▶ _YOUR GOAL_
Apart from the images, every record here needs to be copied exactly.

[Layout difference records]

· · ·

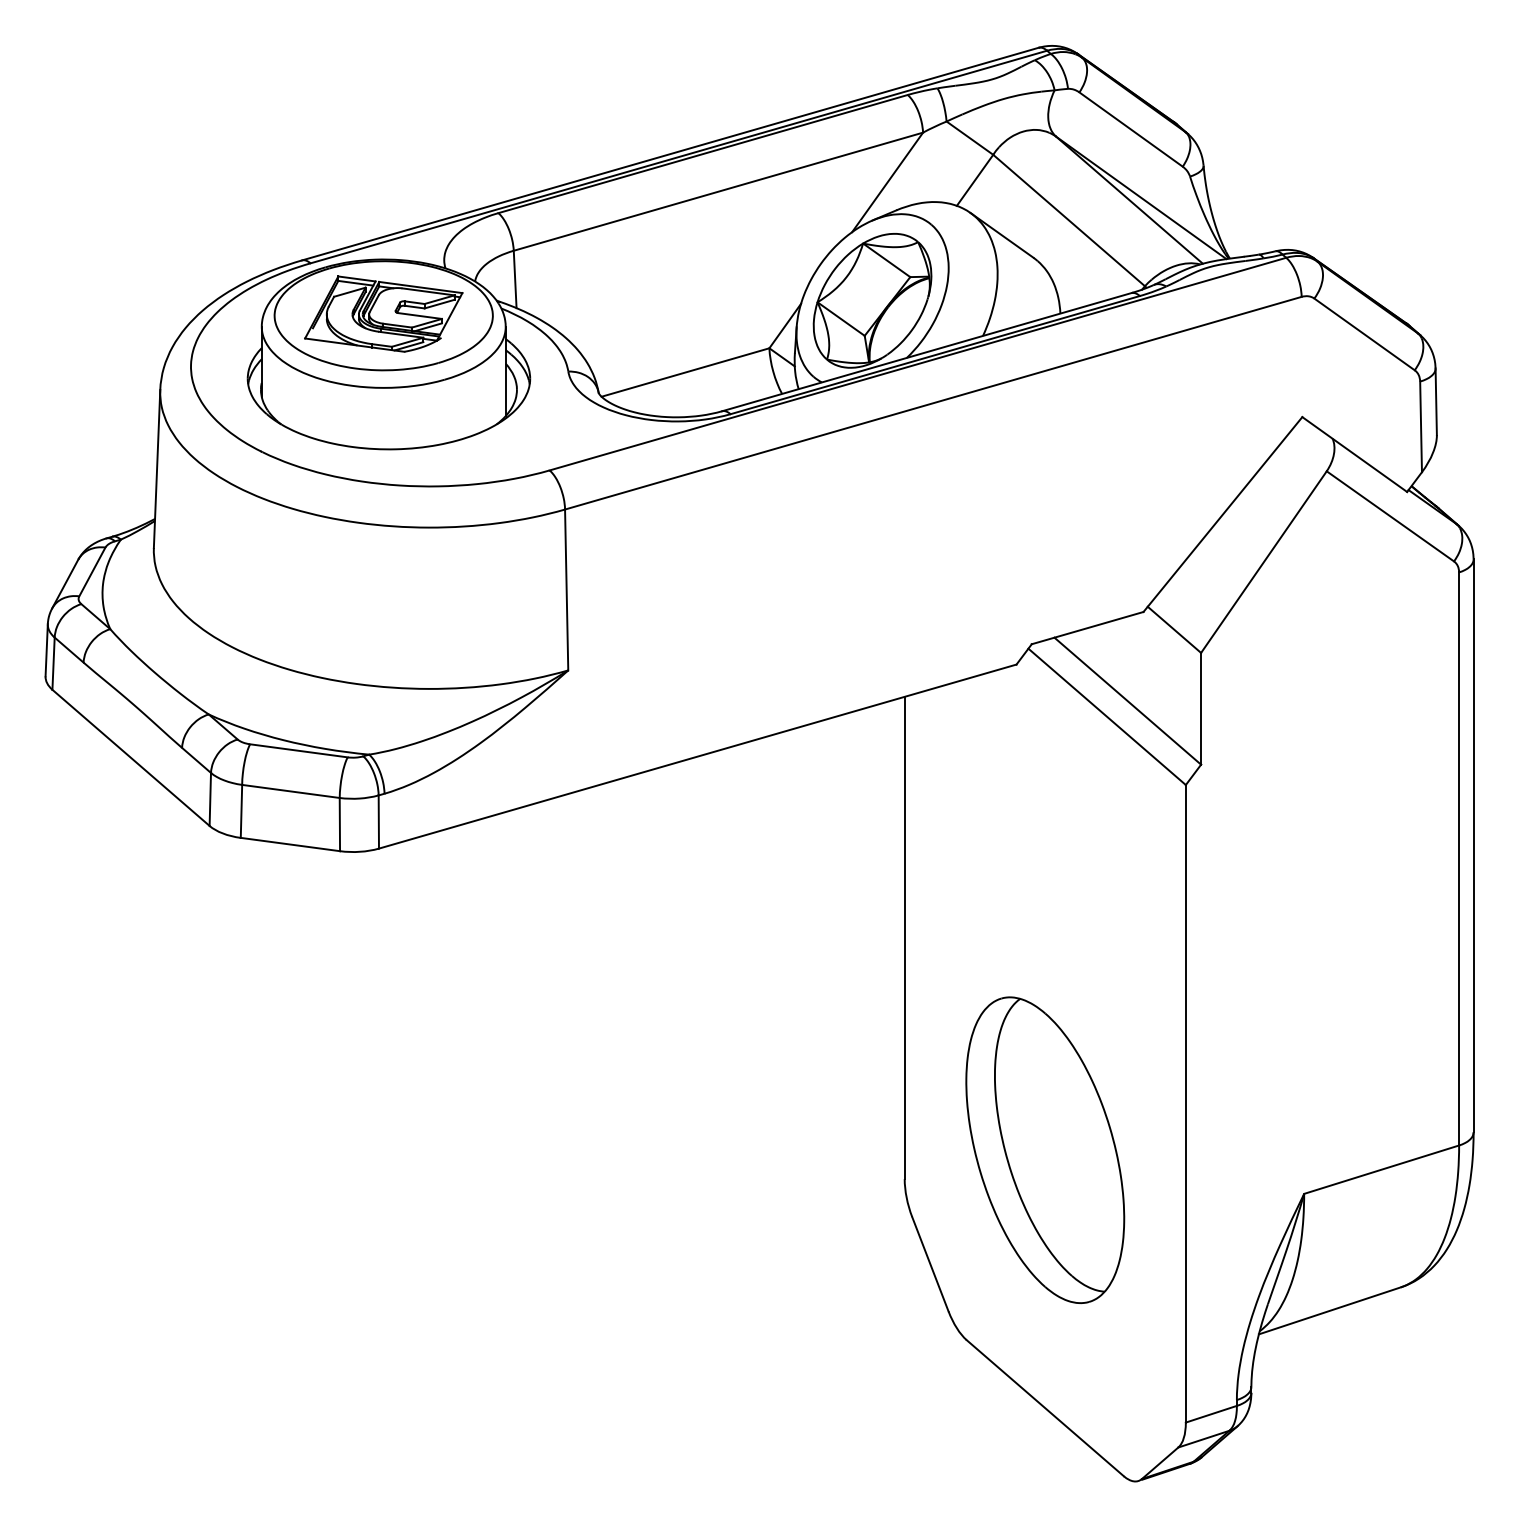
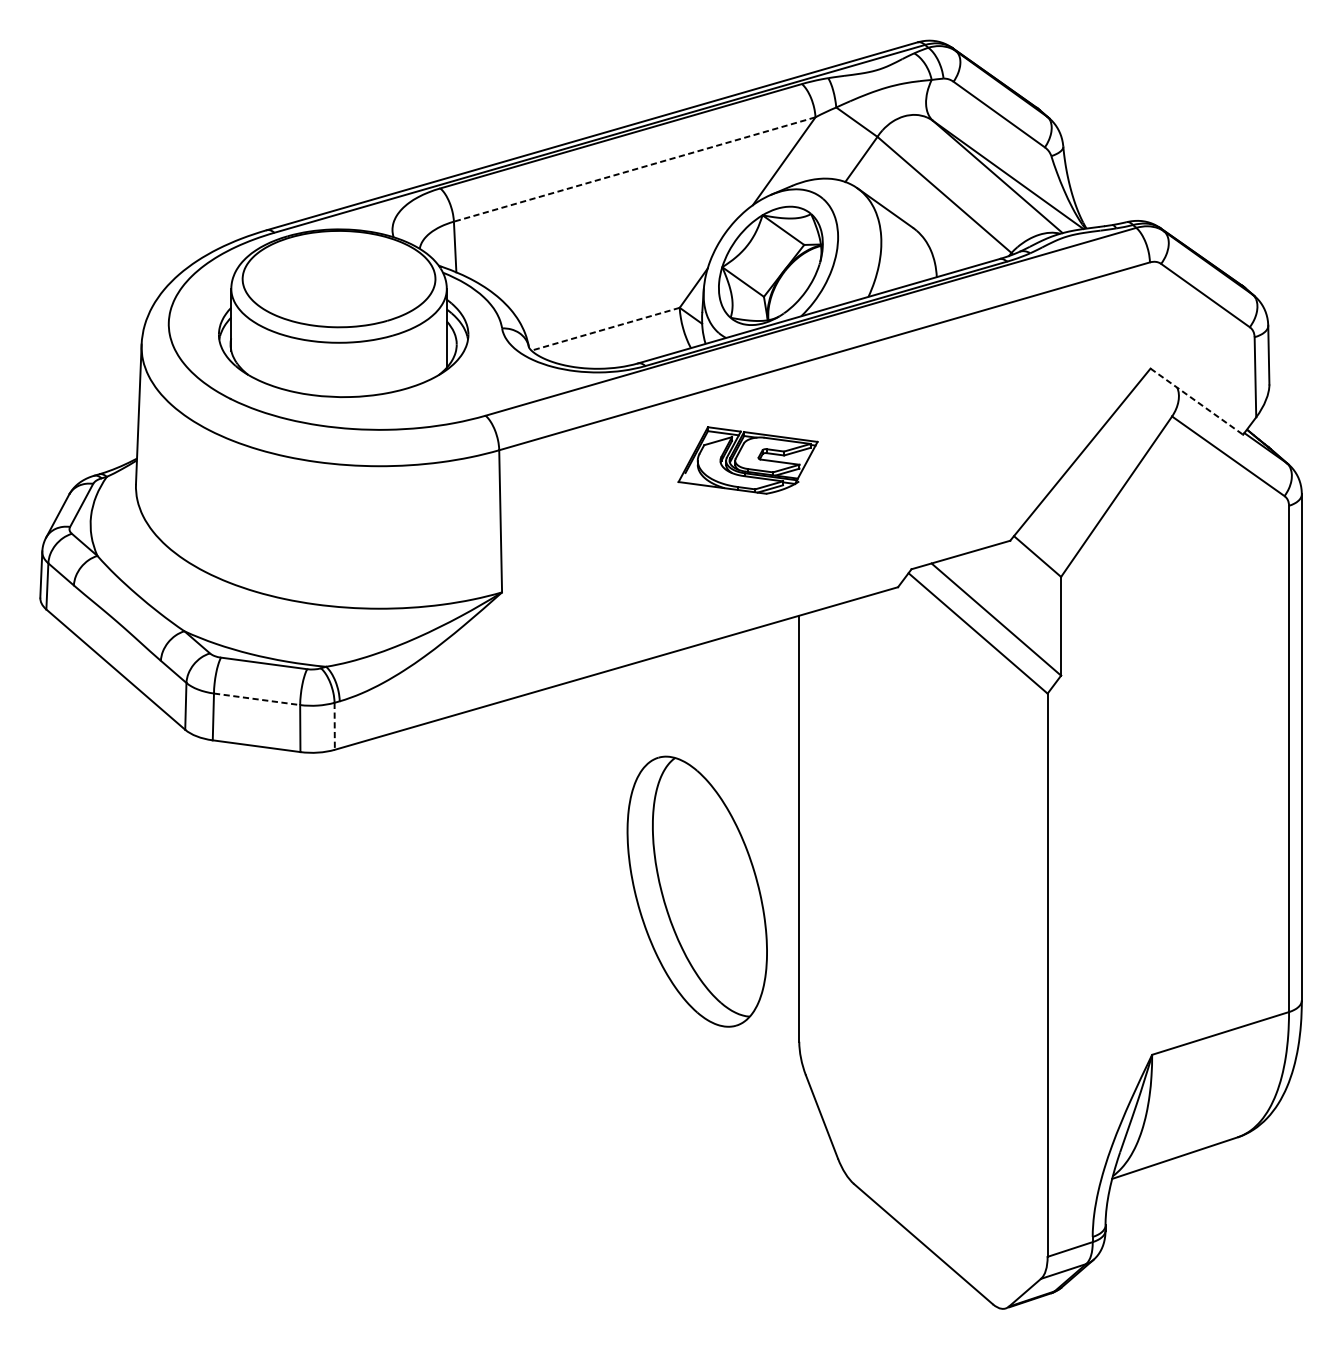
line: (717, 191) -> (633, 169), solid -> dashed
part: (383, 313) -> (747, 459), moved
line: (685, 372) -> (605, 329), solid -> dashed
line: (1355, 454) -> (1197, 401), solid -> dashed
line: (291, 791) -> (257, 699), solid -> dashed
line: (378, 822) -> (334, 726), solid -> dashed
part: (1045, 1149) -> (697, 891), moved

· · ·

▶ _EXERCISE OUTPUT_
line: (717, 191) -> (633, 169), solid -> dashed
part: (383, 313) -> (747, 459), moved
line: (685, 372) -> (605, 329), solid -> dashed
line: (1355, 454) -> (1197, 401), solid -> dashed
line: (291, 791) -> (257, 699), solid -> dashed
line: (378, 822) -> (334, 726), solid -> dashed
part: (1045, 1149) -> (697, 891), moved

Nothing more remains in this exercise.